Un contenitore di reperti in metallo della collezione Spinelli nel deposito (Sing Sing) del museo Archeologico nazionale di Napoli (foto mann)

Fine settimana al museo Archeologico nazionale di Napoli alla scoperta (virtuale) della collezione Spinelli. Il sabato e la domenica sono i giorni di chiusura settimanale dei Musei nelle regioni gialle italiane, secondo le disposizioni governative per contrastare la diffusione del Coronavirus: sabato 23 e domenica 24 gennaio 2021, dopo la gioia della prima settimana di apertura, il Mann regala ai visitatori virtuali un viaggio emozionante alla scoperta di un particolare settore dei depositi del museo. Sulla pagina Facebook istituzionale ed, a seguire, sul canale Instagram, saranno postate alcune immagini dei reperti conservati nella Collezione Spinelli: gli scavi ottocenteschi di Marcello Spinelli permisero il recupero di oltre cinquemila opere (circa 3000 manufatti in metallo e 2300 vasi), provenienti da un numero imprecisato di corredi funerari, che sono stati rinvenuti nella necropoli dell’antica Suessula (Acerra). La collezione ebbe una fortuna altalenante: i reperti furono raccolti e organizzati su base tipologica nella Casina vanvitelliana di campagna del Marchese, trasformata in museo e da allora meta immancabile dei più noti studiosi dell’epoca.

La collezione Spinelli su l’Illustrazione Italiana del 1879 (foto mann)
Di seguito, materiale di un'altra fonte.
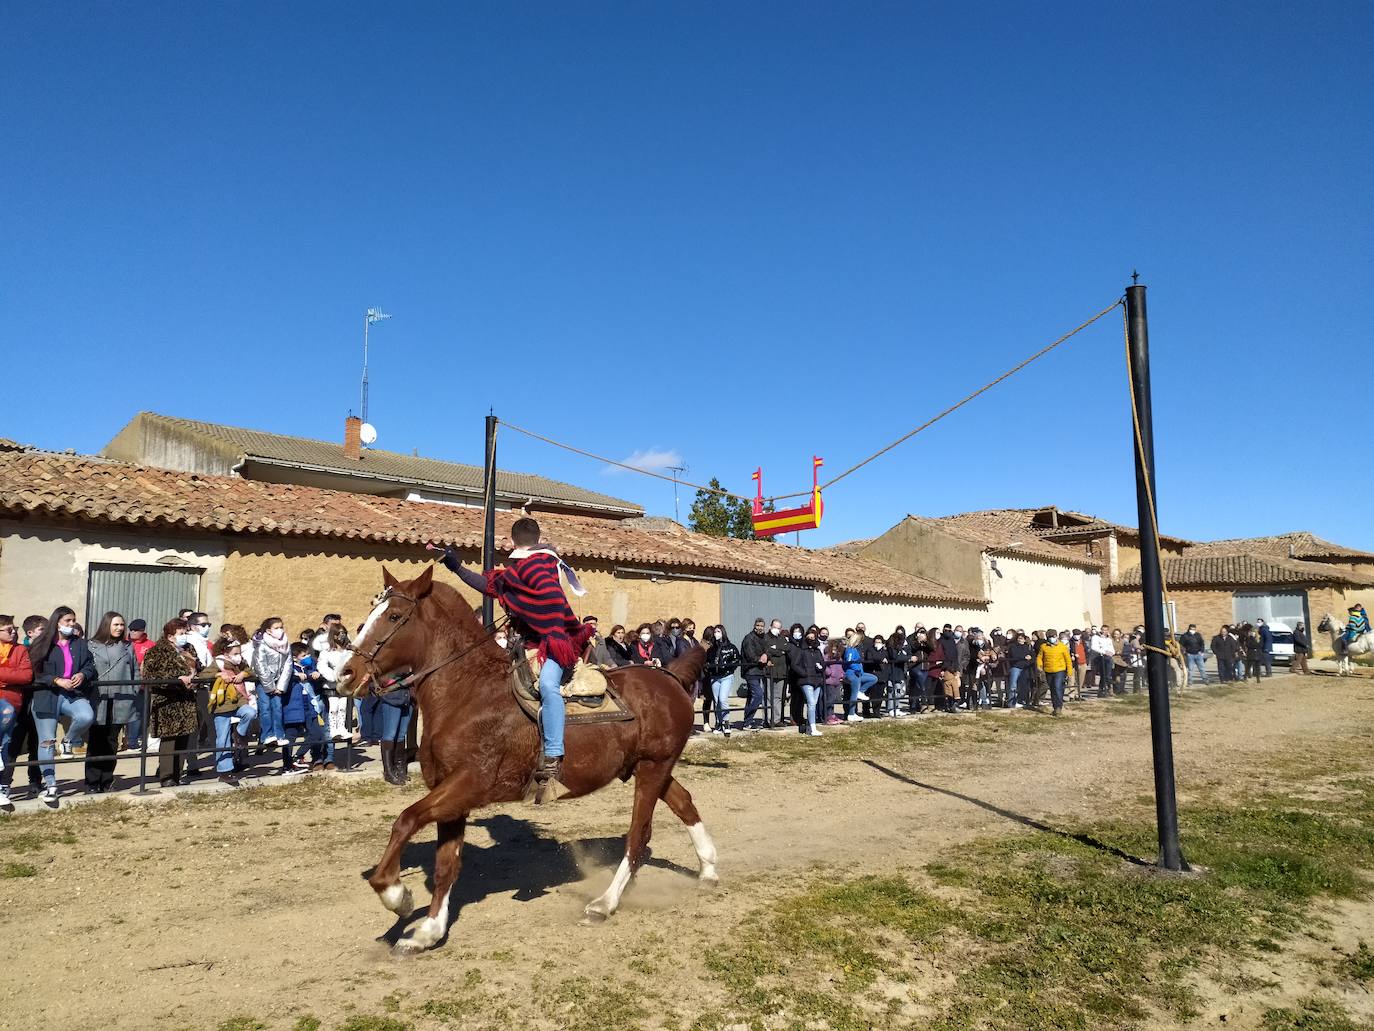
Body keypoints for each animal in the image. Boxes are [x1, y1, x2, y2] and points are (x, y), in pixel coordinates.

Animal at [333, 569, 719, 956]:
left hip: (654, 768)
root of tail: (669, 678)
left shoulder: (469, 783)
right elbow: (445, 865)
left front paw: (396, 895)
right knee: (683, 803)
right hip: (646, 767)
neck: (469, 691)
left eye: (394, 616)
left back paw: (605, 903)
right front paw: (427, 931)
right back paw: (708, 869)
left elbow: (406, 820)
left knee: (638, 835)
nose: (344, 673)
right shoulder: (450, 795)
Nel 1945, fu Amedeo Maiuri a scongiurare la dispersione di questo ricchissimo patrimonio, trasferendolo dalla residenza Spinelli, occupata da truppe militari prima tedesche e poi anglo-americane, al museo nazionale di Napoli: quattro anni dopo, l’erede Elena Spinelli donò la collezione al museo. Le celle che racchiudono i tesori posseduti da Spinelli si trovano nei sottotetti del Mann, nel segmento nuovo del deposito Sing-Sing, ribattezzato così per un parallelismo con il carcere americano di massima sicurezza: in ordinati spazi, dove si svolgono le pazienti attività di archeologi e restauratori che stanno catalogando e riordinando i manufatti non esposti nelle sale, è possibile incontrare tasselli imperdibili della cultura iconografica della Campania antica.

Un’idria della collezione Spinelli nel deposito del museo Archeologico nazionale di Napoli (foto mann)
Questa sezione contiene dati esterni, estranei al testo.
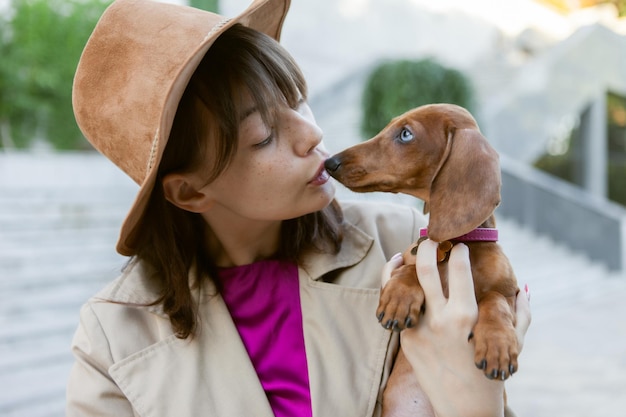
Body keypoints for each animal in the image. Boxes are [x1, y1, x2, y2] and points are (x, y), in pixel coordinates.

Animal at [322, 104, 516, 380]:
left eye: (406, 134)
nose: (330, 162)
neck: (452, 243)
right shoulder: (409, 258)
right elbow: (409, 268)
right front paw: (399, 297)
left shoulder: (511, 293)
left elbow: (496, 301)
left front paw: (498, 345)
Sui social, così, saranno condivise le immagini di suggestivi reperti: situle (vasi a secchio) di produzione campana (V sec. a. C.); oinochoai (brocche per il vino), sempre realizzate nel territorio regionale e di età classica-ellenistica; un’anfora attica a figure nere della seconda metà del VI sec. a. C. con scena di combattimento tra Eracle e il centauro Nesso; diversi esemplari di vasi (anfore, hydriai) di ceramica attica a figure nere; oggetti di ornamento in bronzo come armille (bracciali) e fermatrecce della prima età del ferro. Focus anche su alcuni scatti di repertorio con immagini storiche di allestimento dei reperti dall’antica Suessola.

Oinochoe della collezione Spinelli nel deposito del museo Archeologico nazionale di Napoli (foto mann)

Il percorso di approfondimento digitale dei tesori della collezione Spinelli si pone in sintonia con le principali linee guida delle iniziative museali: se, dal punto di vista simbolico, quando il Mann è chiuso è possibile entrare nei luoghi più “segreti” del museo grazie alle nuove tecnologie, d’altro canto si intensificano i progetti per rendere fruibili i depositi al pubblico. Dal virtuale al reale, per un itinerario di ricerca che avvicinerà il pubblico a vere e proprie meraviglie, spesso inedite.